Toutes trois ont pourtant occupé ou occupent des emplois, mais à temps partiel, avec des rémunérations plafonnant à quelques centaines d’euros. Une situation fréquente dans les familles monoparentales, comme le relève Louis Maurin, président de l’Observatoire des inégalités. « Pour aider ces femmes, le gouvernement doit prendre le mal à la racine, ce qui consiste à agir sur l’emploi », en s’attaquant notamment aux temps partiels subis, insiste-t-il.

Chaque euro à son importance

Pendant un an, juste après son divorce, Miryam Koné a réussi à garder son travail d’agent de tri dans une boutique de vêtements. A l’époque hébergée à l’hôtel dans le Val-d’Oise, elle partait tous les matins à 6 heures pour aller travailler à Paris, rentrant épuisée s’occuper de ses deux filles dont la cadette avait à l’époque moins d’un an. A la fin de son CDD, elle a trouvé quelques heures de ménage, mais a finalement renoncé « parce que le coût de l’assistante maternelle était supérieur à [ses] revenus ».
Seta Touré, la plus jeune, titulaire d’un CAP de cuisine et mère de deux enfants de 5 et 6 ans, a été confrontée aux mêmes difficultés, amplifiées encore par les horaires de travail décalés qui caractérisent le secteur de la restauration. Elle envisage aujourd’hui une reconversion pour devenir aide-soignante et économise pour passer son permis de conduire.

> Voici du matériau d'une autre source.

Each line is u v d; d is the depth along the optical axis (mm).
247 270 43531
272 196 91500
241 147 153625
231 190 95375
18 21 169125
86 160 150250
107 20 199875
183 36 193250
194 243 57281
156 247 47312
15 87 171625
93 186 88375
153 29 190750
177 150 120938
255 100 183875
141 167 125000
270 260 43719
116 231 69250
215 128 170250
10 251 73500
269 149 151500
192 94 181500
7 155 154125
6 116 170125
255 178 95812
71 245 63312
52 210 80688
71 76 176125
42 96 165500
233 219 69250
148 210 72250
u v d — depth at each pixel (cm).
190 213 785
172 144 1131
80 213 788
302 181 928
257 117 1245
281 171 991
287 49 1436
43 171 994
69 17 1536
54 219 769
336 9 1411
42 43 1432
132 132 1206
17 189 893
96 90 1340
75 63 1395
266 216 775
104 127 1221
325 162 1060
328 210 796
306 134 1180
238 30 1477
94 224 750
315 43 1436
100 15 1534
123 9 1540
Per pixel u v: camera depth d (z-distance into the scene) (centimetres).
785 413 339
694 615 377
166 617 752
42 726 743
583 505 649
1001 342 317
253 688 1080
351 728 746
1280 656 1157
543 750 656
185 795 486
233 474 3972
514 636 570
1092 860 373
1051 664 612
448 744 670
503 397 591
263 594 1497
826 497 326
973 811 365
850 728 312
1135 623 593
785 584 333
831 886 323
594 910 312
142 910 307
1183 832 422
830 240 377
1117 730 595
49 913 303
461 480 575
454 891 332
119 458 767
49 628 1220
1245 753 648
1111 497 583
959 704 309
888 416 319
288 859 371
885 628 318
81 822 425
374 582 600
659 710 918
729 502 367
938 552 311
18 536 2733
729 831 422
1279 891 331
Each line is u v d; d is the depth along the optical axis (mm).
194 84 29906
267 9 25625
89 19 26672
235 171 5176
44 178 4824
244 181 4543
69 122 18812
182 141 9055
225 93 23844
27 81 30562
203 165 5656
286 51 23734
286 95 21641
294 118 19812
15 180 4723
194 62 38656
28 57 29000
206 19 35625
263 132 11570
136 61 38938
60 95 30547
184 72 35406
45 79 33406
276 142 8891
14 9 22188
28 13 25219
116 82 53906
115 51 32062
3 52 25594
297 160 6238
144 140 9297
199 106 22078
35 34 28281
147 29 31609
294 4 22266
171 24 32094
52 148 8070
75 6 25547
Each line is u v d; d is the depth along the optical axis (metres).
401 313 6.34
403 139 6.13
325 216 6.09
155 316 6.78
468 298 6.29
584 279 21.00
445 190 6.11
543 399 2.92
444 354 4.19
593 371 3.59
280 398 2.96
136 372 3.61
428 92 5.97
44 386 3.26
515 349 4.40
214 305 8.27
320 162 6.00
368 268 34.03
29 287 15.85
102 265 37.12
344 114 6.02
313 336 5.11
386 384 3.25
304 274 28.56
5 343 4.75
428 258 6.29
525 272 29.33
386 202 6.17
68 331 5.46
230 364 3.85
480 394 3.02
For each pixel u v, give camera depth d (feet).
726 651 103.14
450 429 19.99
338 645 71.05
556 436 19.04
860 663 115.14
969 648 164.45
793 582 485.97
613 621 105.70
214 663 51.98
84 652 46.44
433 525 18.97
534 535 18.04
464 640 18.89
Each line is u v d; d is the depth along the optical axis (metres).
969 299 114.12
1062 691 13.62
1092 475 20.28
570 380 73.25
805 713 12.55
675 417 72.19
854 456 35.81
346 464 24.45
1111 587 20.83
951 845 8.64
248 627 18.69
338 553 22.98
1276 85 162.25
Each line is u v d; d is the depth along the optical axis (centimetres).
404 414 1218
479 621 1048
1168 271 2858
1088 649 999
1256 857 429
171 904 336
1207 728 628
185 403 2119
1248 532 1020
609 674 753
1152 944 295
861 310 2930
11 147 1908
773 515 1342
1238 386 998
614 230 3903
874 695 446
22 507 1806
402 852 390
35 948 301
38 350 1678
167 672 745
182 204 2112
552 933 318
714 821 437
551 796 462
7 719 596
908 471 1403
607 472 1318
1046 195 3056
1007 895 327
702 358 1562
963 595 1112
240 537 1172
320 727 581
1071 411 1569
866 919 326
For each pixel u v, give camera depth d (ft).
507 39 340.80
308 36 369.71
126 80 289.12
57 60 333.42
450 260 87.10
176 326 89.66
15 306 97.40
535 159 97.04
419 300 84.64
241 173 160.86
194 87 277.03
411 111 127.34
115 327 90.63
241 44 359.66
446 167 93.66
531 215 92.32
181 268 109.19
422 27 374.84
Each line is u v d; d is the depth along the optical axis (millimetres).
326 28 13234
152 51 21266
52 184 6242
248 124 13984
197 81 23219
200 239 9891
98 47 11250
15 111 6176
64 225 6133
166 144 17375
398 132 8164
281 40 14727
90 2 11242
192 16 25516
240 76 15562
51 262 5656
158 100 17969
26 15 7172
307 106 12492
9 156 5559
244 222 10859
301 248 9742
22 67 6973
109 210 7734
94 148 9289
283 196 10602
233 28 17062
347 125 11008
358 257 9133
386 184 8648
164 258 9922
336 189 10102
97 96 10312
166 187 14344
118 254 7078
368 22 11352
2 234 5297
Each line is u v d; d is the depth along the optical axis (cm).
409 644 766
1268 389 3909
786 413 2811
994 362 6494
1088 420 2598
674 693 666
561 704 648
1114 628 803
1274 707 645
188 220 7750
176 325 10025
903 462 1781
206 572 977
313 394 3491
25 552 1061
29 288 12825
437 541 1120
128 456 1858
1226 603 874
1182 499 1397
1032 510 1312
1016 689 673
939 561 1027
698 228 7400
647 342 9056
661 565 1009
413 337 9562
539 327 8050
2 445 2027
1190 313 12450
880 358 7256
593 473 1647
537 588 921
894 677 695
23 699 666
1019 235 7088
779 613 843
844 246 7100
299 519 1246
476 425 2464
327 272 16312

En attendant, tous les mois, elle s’en sort grâce aux envois d’argent de son père et de sa sœur, qui vivent en Alsace. Pour elle aussi, chaque euro a son importance, et les loisirs sont bannis. « On n’est jamais partis en vacances avec les enfants. Chaque année je me dis qu’on va y arriver, et chaque année ça tombe à l’eau », confie-t-elle. Grâce au Secours catholique, dont c’est une des actions phares dans l’Essonne, sa fille Aïcha et son fils Oumar ont été accueillis par des familles de Loire-Atlantique l’an dernier. C’était leurs premières vacances.